The key, I believe, is to align physician and hospital performance measures so that goals are aligned. Hospitals work on system processes to support physician practice. It is the key to success for both hospitals and physician survival in this age of quality. Keep measurement as simple as possible and make sure adequate information exists. In this symbiotic relationship of physician and hospital, it is in all of our best interests to perform well, beyond expectations, strive for perfection.

Wednesday, December 31, 2008

What exactly do you do?

I get this question all the time. The conversation goes something like this:

What do you do?
I'm a nurse.
So you take care of patients?
No, not really I am a Quality Improvement Specialist
Well what do you do if you don't take care of patients???

I know it's a non-conventional thing for a nurse to do, but it is important and we need someone to do it. Someone out there looking for opportunities to provide better care to our patients. Not to get doctors, nurses and other medical care workers in trouble, just someone making sure that patients who go into the hospital come out better than when they got there and not worse. And, yes, I realize that sometimes that even means not coming out alive.

See it's personal for me. My brother was always sick. He had chronic renal failure requiring dialysis. He started dialysis and then miraculously got a kidney transplant a few months later. But, he was allergic to the anti-rejection medications so the new kidney took a hit right off the bat. Then it was back on dialysis. People live on dialysis for years. And they get tons of infections, have cardiac arrests and die suddenly because of erratic blood chemistry levels, blood clots, etc. It's a hard life, but people do live.

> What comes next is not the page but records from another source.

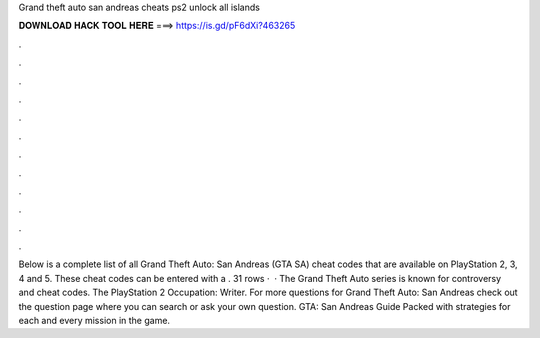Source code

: Grand theft auto san andreas cheats ps2 unlock all islands

𝐃𝐎𝐖𝐍𝐋𝐎𝐀𝐃 𝐇𝐀𝐂𝐊 𝐓𝐎𝐎𝐋 𝐇𝐄𝐑𝐄 ===> https://is.gd/pF6dXi?463265

.

.

.

.

.

.

.

.

.

.

.

.

Below is a complete list of all Grand Theft Auto: San Andreas (GTA SA) cheat codes that are available on PlayStation 2, 3, 4 and 5. These cheat codes can be entered with a . 31 rows ·  · The Grand Theft Auto series is known for controversy and cheat codes. The PlayStation 2 Occupation: Writer. For more questions for Grand Theft Auto: San Andreas check out the question page where you can search or ask your own question. GTA: San Andreas Guide Packed with strategies for each and every mission in the game.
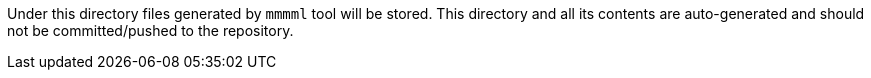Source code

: Under this directory files generated by `mmmml` tool will be stored.
This directory and all its contents are auto-generated and should not be committed/pushed to the repository.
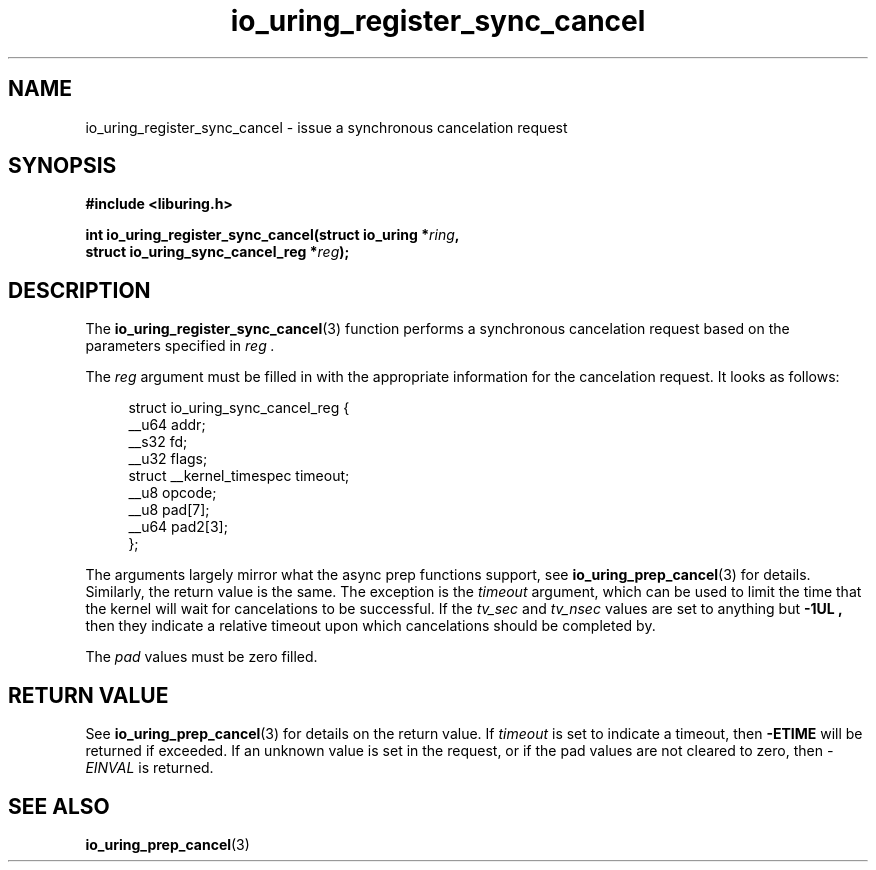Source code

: .\" Copyright (C) 2022 Jens Axboe <axboe@kernel.dk>
.\"
.\" SPDX-License-Identifier: LGPL-2.0-or-later
.\"
.TH io_uring_register_sync_cancel 3 "September 21, 2022" "liburing-2.3" "liburing Manual"
.SH NAME
io_uring_register_sync_cancel \- issue a synchronous cancelation request
.SH SYNOPSIS
.nf
.B #include <liburing.h>
.PP
.BI "int io_uring_register_sync_cancel(struct io_uring *" ring ",
.BI "                                  struct io_uring_sync_cancel_reg *" reg ");
.PP
.SH DESCRIPTION
.PP
The
.BR io_uring_register_sync_cancel (3)
function performs a synchronous cancelation request based on the parameters
specified in
.I reg .

The
.I reg
argument must be filled in with the appropriate information for the
cancelation request. It looks as follows:
.PP
.in +4n
.EX
struct io_uring_sync_cancel_reg {
    __u64 addr;
    __s32 fd;
    __u32 flags;
    struct __kernel_timespec timeout;
    __u8 opcode;
    __u8 pad[7];
    __u64 pad2[3];
};
.EE
.in
.PP

The arguments largely mirror what the async prep functions support, see
.BR io_uring_prep_cancel (3)
for details. Similarly, the return value is the same. The exception is the
.I timeout
argument, which can be used to limit the time that the kernel will wait for
cancelations to be successful. If the
.I tv_sec
and
.I tv_nsec
values are set to anything but
.B -1UL ,
then they indicate a relative timeout upon which cancelations should be
completed by.

The
.I pad
values must be zero filled.

.SH RETURN VALUE
See
.BR io_uring_prep_cancel (3)
for details on the return value. If
.I timeout
is set to indicate a timeout, then
.B -ETIME
will be returned if exceeded. If an unknown value is set in the request,
or if the pad values are not cleared to zero, then
.I -EINVAL
is returned.
.SH SEE ALSO
.BR io_uring_prep_cancel (3)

My brother was not the usual patient, he hadn't done anything wrong to "kill" his kidneys, he was just born that way. He didn't take the best care of himself and as a nurse I know he was probably one of the "difficult patients" we all encounter. We were scared and we wanted the best care that could be had. We watched the nurses like a hawk and questioned the doctors endlessly. We all had high expectations. I was in nursing school while my brother battled the brunt of his disease. I knew what kind of nurses patients needed and I was determined to be one of those nurses. I am one of those nurses. But I realized that not everyone is.

It was 2 days after Christmas, it was shift change and not "visiting hours" in the ICU. We asked to see my brother before his surgery, to say a prayer, to sit with him. He wasn't the usual comatose 80 year old patient in the unit. We were told no, we would have to wait, but they would get us before he went to surgery. My sisters and my dad waited in the hall as they wheeled my brother down the hall. My mom didn't have time to make it from the waiting room before they wisked him into the OR for this "minor pricedure".

My brother died alone in an operating room after a rushed decision to do a tracheotomy following a heart valve replacement because of MRSA growths on his mitral valve. My brother did not have heart disease, he had kidney disease... He was 28 years old. He died alone 2 days after Christmas and 2 days before his birthday, from complications of a health care acquired infection. My brother is in a better place, he suffered while he was sick. I am grateful for the nurses and doctors who did have patience with my family and I am angry that someone, somewhere along the lines made him sicker than he was by passing on that infection.

I have a passion for what I do, I don't want to tell doctors how to treat their patients. I want doctors to follow guidelines and develop protocols so that some of the individual accountability to remember every single mundane aspect of care is eliminated and doctors and nurses actually have time to take care of their patients.